En efecto: como volvería a suceder innumerables veces en la historia (en España también), los judíos fueron los hombres que serían culpados por TODO. A principios de 1349, alguna mente preclara —de las más brillantes de su generación— anunció que la causa de la peste negra era el vertido de veneno en las reservas de agua, y la jauría procedió a apiolar, en este orden, a «los leprosos, los pobres, los ricos y el clero, hasta que se centraron definitivamente en los judíos». El populacho se cansó de la matanza hacia marzo (tres meses seguidos de pogromo, la madre que los parió; supongo que al menos debían parar para las comidas), pero en julio sobrevino una segunda horda genocida promovida por los cada vez más chiflados flagelantes. Los judíos llegaron a considerar a todos aquellos ceporros zurriagantes encapuchados como «sus peores enemigos», y con razón. Nadie tuvo la presencia de ánimo para recordarles a aquella panda de ultranazarenos chillones que la peste, ese instrumento igualitario sin par, no hacía distinciones entre judíos y gentiles, ricos o pobres, genios o ñus.
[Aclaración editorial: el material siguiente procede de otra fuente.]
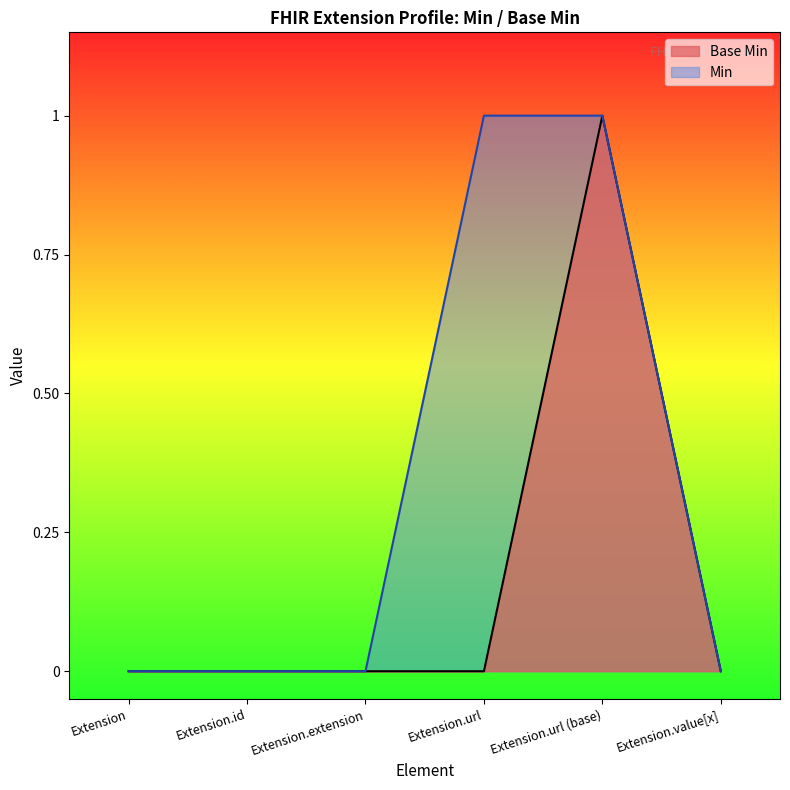

How many values are between 0 and 1?

6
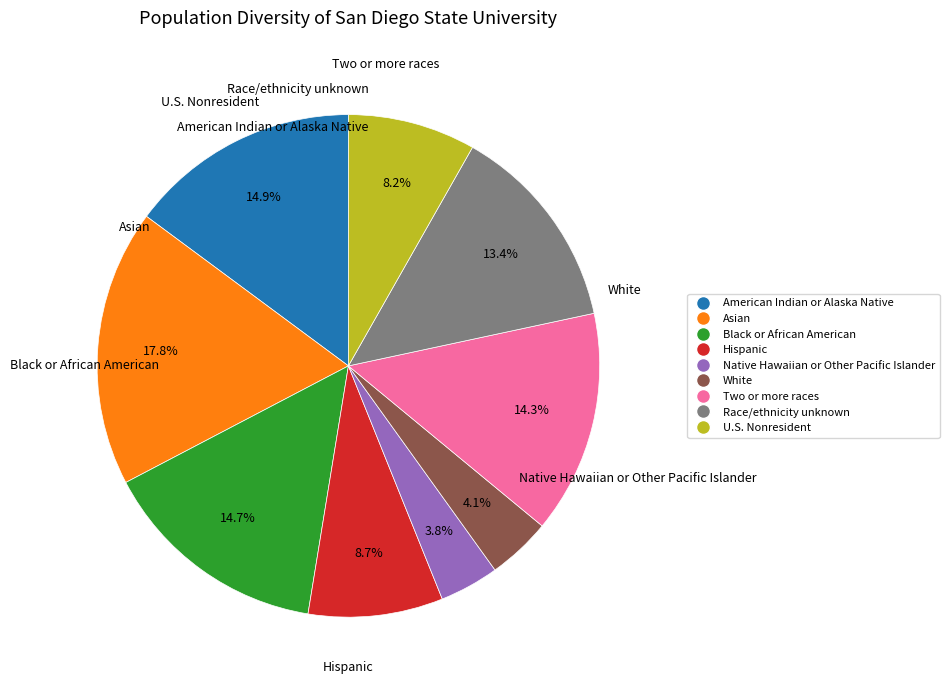

Is there a majority slice in this chart?

No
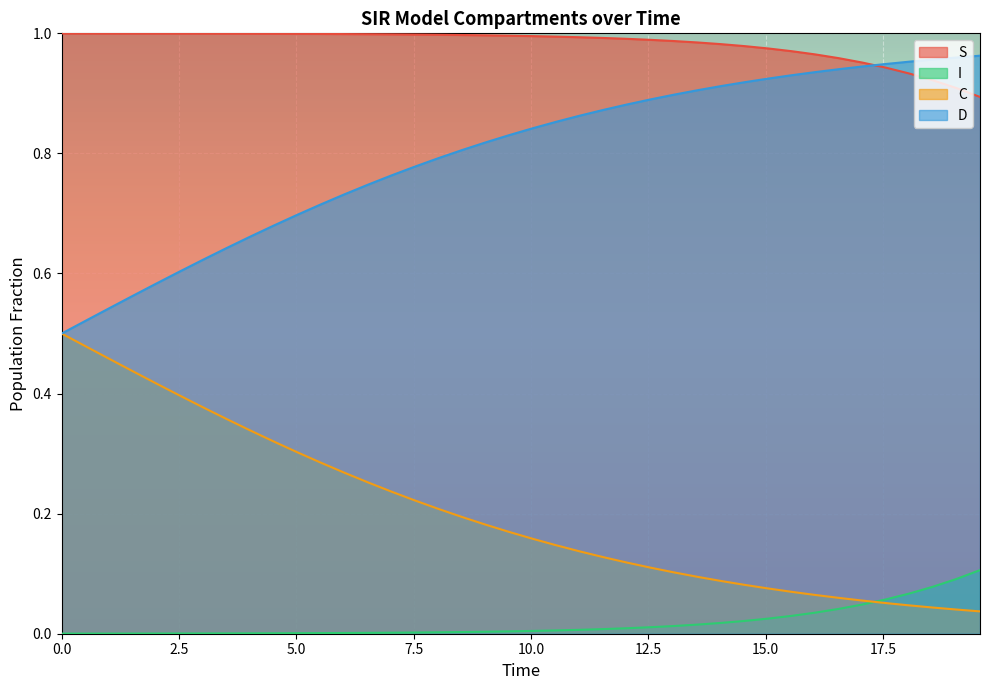

Which series has the largest total across all categories?

S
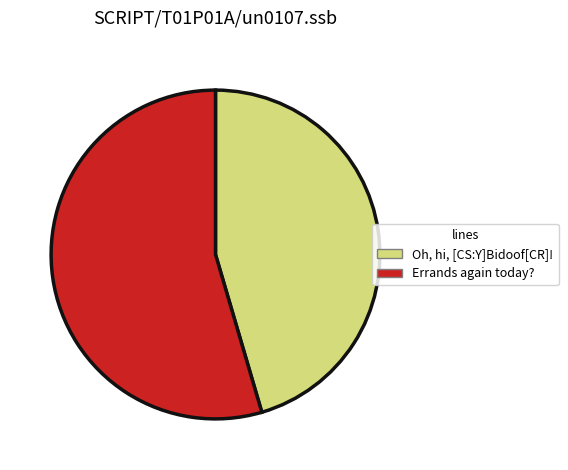

Combined, do Errands again today? and Oh, hi, [CS:Y]Bidoof[CR]! account for over 50%?

Yes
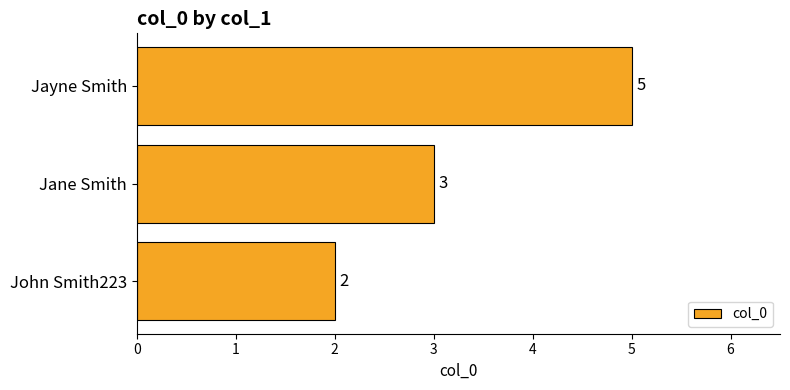

Reading bottom to top, what are all the values shown in this chart?

2	3	5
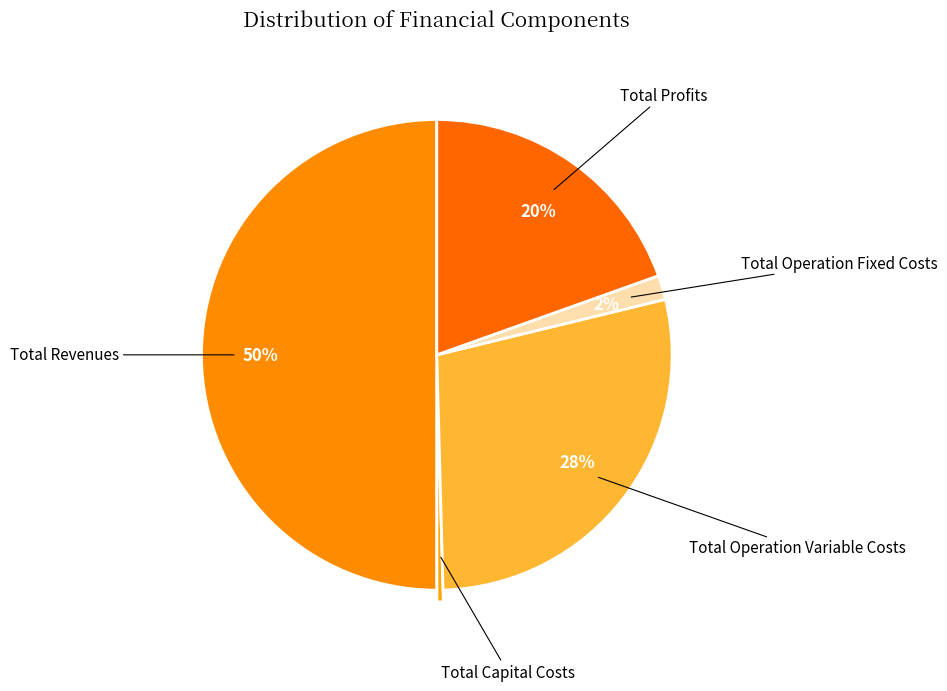

Count the number of slices in the pie.

5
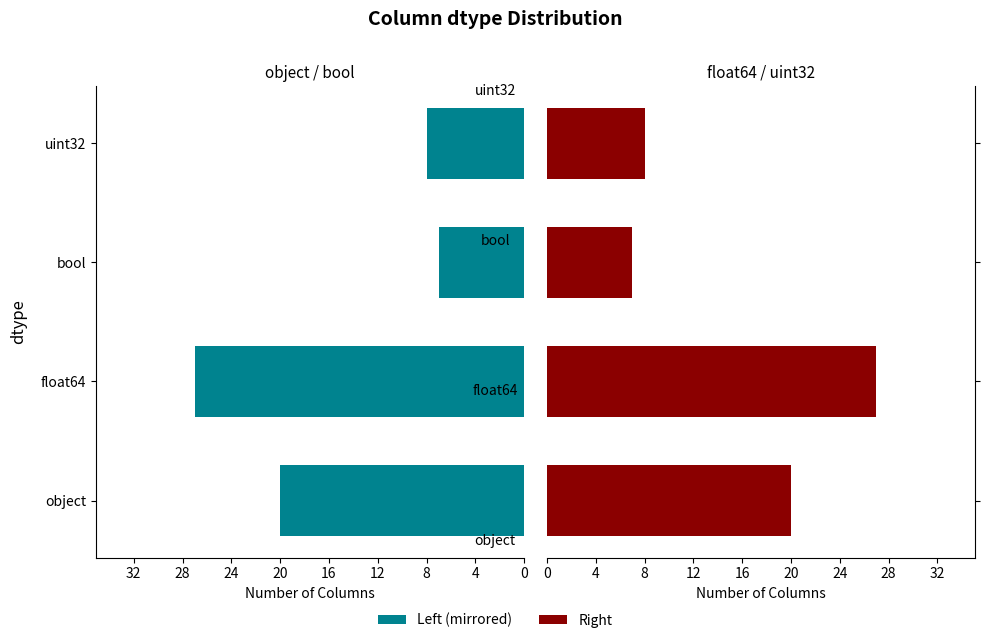

What is the sum of all Count (left) values?

62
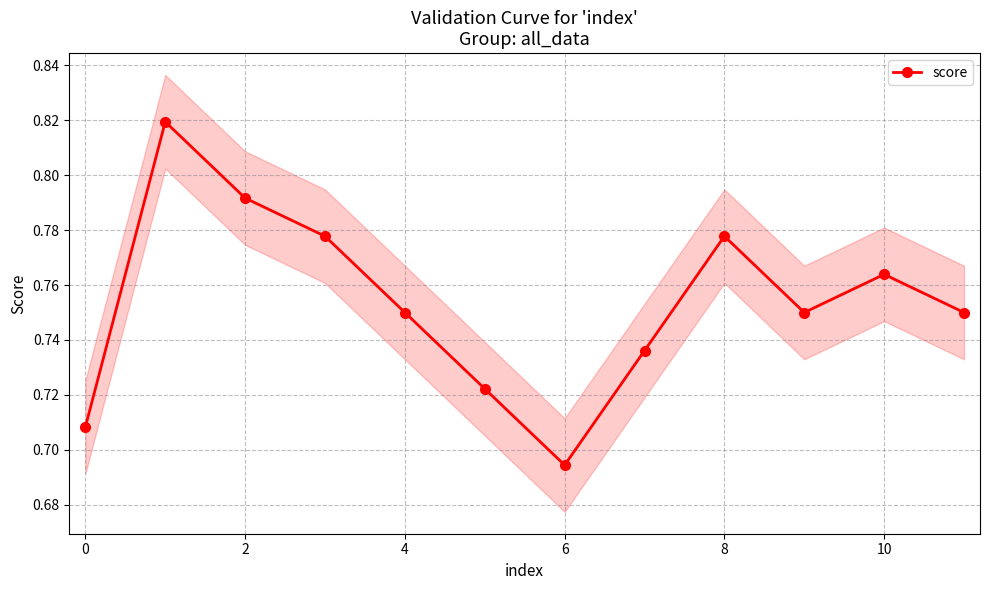

Does the chart display data point markers on the line(s)?

Yes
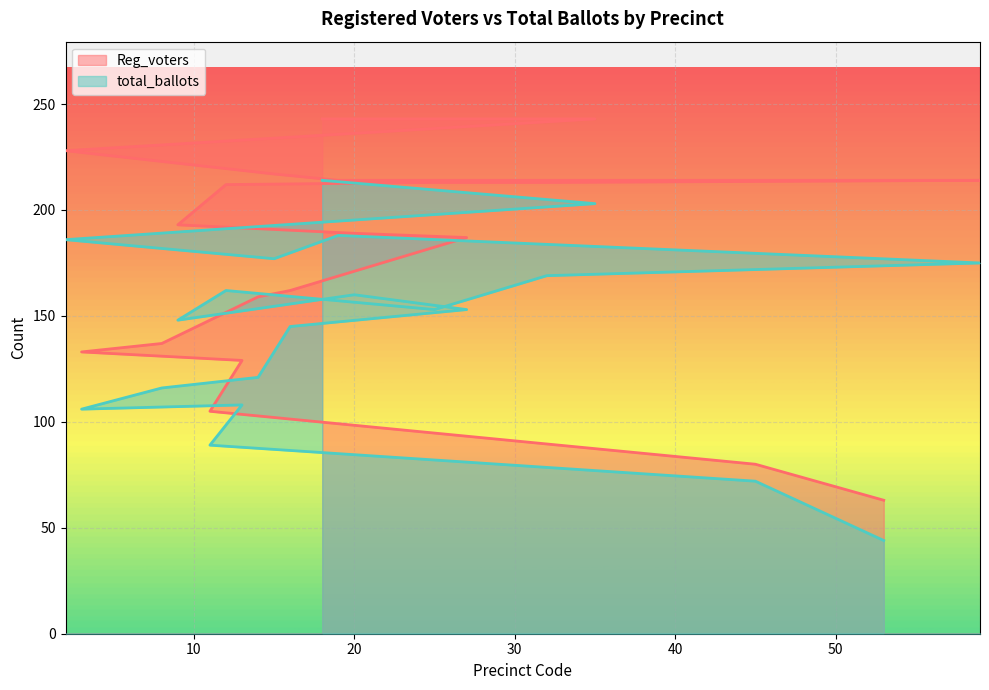

Which has a higher value, 9 or 16?

9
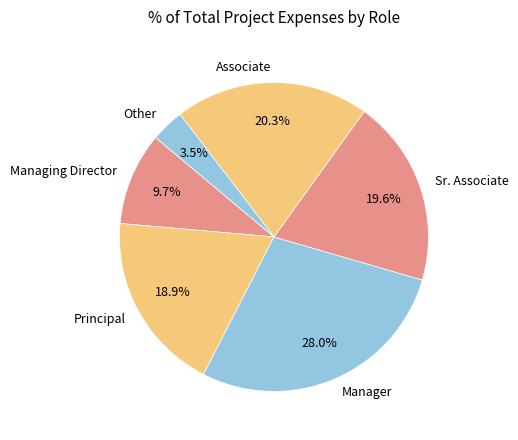

Combined, do Sr. Associate and Associate account for over 50%?

No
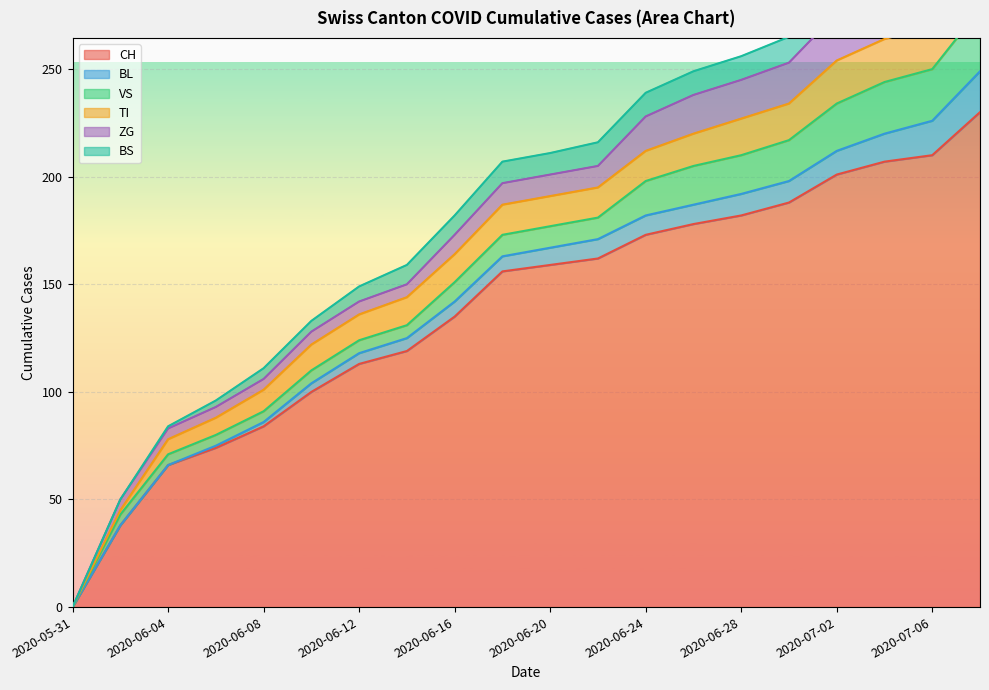

At which label is CH closest to 115?

2020-06-12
Pero daba igual, y ya era demasiado tarde para consideraciones intelectuales de ese calado: la gran farra, el gran impulso, la última raya de speed a hora desaconsejable, el inmenso drama escatológico debía seguir hasta su consecución lógica: el Fin de los Días, el cumplimiento de la Tercera Edad y el advenimiento del Apocalipsis. Cuando todos nuestros pecados serían purgados y los puros de corazón ascenderían como un solo hombre al reino de los cielos. Bla, bla.
Como ya sabemos, no sucedería así. Lo único que acarrearía todo aquel insensato derramamiento de sangre sería un montón de charcos que fregar y una pila enloquecida de cadáveres que carbonizar. Y todos aquellos hábitos hechos jirones, malaguanyats. Con los años sí caería sobre nosotros la ira de Dios con máxima potencia exterminadora, pero no vendría en forma de plagas croantes o reptiles lacustres que emergían de las simas miasmáticas del Hades, sino de series de TV españolas (Gym Tonic es el puro Anticristo, por supuesto), libros pueril-eróticos que se tornan superventas mundiales, hipotecas subprime y redes antisociales. ¿El 1000, los años oscuros? No me hagan reír.